Neurodegenerative diseases (NDDs) are characterized by progressive deterioration of the structure and function of cells and their networks in the nervous system. There are currently no drugs or other treatments that can stop the progression of NDDs. NDDs have many similarities and common pathways, e.g., formation of misfolded amyloid proteins, intra- and extracellular amyloid deposits, and chronic inflammation. Initially, the inflammation process has a cytoprotective function; however, an elevated and prolonged immune response has damaging effects and causes cell death. Neuroinflammation has been a target of drug development for treating and curing NDDs. Treatment of different NDDs with non-steroid anti-inflammatory drugs (NSAIDs) has failed or has given inconsistent results. The use of NSAIDs in diagnosed Alzheimer's disease is currently not recommended. Sigma-1 receptor (Sig-1R) is a novel target for NDD drug development. Sig-1R plays a key role in cellular stress signaling, and it regulates endoplasmic reticulum stress and unfolded protein response.
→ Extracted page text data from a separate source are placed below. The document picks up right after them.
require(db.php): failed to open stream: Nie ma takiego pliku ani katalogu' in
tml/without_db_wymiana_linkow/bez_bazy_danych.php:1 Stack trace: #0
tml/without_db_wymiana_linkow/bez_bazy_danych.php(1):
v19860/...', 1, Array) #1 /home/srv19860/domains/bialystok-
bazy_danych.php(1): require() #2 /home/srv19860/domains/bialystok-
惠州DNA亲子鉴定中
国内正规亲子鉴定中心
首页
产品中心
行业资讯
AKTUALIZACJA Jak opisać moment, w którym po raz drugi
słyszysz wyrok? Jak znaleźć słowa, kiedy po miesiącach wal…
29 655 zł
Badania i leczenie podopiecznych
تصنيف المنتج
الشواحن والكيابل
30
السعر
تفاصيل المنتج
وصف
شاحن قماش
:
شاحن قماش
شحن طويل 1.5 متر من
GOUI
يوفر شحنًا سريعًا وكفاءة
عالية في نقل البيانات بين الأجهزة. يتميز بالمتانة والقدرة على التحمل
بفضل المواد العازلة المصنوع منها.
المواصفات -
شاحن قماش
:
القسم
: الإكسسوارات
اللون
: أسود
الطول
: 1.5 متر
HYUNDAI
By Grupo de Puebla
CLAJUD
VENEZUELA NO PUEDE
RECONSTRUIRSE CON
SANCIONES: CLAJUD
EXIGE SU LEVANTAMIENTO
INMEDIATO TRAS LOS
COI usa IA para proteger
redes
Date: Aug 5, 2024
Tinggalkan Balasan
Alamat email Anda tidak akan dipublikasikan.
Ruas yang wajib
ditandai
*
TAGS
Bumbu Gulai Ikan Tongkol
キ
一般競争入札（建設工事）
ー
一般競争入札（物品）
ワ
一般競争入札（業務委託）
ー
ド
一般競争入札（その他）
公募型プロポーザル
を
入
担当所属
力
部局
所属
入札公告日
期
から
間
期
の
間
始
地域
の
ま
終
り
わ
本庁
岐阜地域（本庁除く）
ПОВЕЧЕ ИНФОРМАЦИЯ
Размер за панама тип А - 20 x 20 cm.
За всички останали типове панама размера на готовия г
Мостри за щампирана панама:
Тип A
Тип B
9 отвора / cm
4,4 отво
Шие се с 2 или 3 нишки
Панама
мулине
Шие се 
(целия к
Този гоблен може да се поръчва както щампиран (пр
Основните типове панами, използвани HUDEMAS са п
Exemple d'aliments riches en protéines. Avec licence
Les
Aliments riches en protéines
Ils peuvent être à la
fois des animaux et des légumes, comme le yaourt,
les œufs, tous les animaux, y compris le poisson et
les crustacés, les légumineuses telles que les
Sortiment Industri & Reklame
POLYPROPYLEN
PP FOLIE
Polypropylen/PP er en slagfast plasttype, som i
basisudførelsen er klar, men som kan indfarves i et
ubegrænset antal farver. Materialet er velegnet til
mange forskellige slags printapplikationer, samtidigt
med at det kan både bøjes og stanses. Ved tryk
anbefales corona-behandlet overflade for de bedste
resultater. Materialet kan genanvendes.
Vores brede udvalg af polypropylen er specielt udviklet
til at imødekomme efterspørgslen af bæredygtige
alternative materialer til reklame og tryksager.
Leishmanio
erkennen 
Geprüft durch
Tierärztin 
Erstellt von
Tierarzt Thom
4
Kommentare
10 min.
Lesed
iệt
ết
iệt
Activation of Sig-1R provides neuroprotection in cell cultures and animal studies. Clinical trials demonstrated that several Sig-1R agonists (pridopidine, ANAVEX3-71, fluvoxamine, dextrometorphan) and their combinations have a neuroprotective effect and slow down the progression of distinct NDDs.

Keywords: Alzheimer’s disease; ER-stress; astrocytes; cytokines; microglia; neurodegenerative diseases; neuroinflammation; non-steroid anti-inflammatory drugs; sigma-1 receptor ligands.

Figure 1

Different types of microglial cells, their characteristic cytokines, and their roles in cellular processes. The imbalance of pro- and anti-inflammatory microglia leads to the progression of NDDs. (See Ref. [31]).

Figure 2

Activation of microglia and astrocytes (e.g., by aggregated pathogenic proteins) and their cross-talk. Pro-inflammatory microglial cells are neurotoxic. Reactive astrocytes can be both beneficial and harmful to surrounding neurons. Microglia–astrocyte cross-talk is maintained by secreted canonical cytokines, growth factors, neurotransmitters, glia-transmitters, and chemokines. M: resting microglia, A: naive astrocyte. (Based on Kwon et al. 2020, Ref. [36]. Cell images from the Servier Medical Art repository were used).

Figure 3

Two signals are involved in the formation of the NLRP3 inflammasome: activation of toll-like receptors (TLR) and TREM2 by toxic amyloid aggregates. Biosynthesis of the NLRP3 protein after NF-κB induced gene expression results in oligomerization of the protein. Recruitment of caspase-1 and ASC generates the NLRP3 inflammasome, and caspase-1 cleaves the IL-precursor proteins leading to the release of mature cytokines IL-1β and IL-18. These cytokines activate the cells of the immune system and trigger the inflammatory response, including the opening of the BBB. TREM2: triggering receptor expressed on myeloid cells 2; ASC: adapter apoptosis-associated speck-like protein containing CARD. (Based on the work of Oliveira et al. 2021, Ref. [43]).

Figure 4

Sig-1R regulation of the three main signaling pathways of ER stress-activated unfolded protein response (UPR) focusing on the central role of the transcription factor NF-κB. Sig-1R activation increases cell survival by the attenuation of the activity of the three sensors (PERK, IRE-1α, and ATF6) and decreasing the pro-apoptotic responses, as well as increasing the anti-apoptotic Bcl-2 activity. (Abbreviations: PERK: protein kinase RNA-like ER-kinase; IRE1α: inositol requiring enzyme 1α; ATF6: activating transcription factor 6; eIF2α: eukaryotic translation initiation factor 2α; XBP1: X-box binding protein 1 (spliced form); TRAF2: TNF-associated factor-2; ATF4: transcriptional activator factor-4; MT: mitochondrion; CHOP: c/EBF homologous protein; Bcl-2: B-cell lymphoma 2; Bax: Bcl-2 like protein 2; Bak: Bcl-2 homologous antagonist killer; JNK: c-Jun terminal amino kinase; ASK1: apoptosis signal-regulating kinase).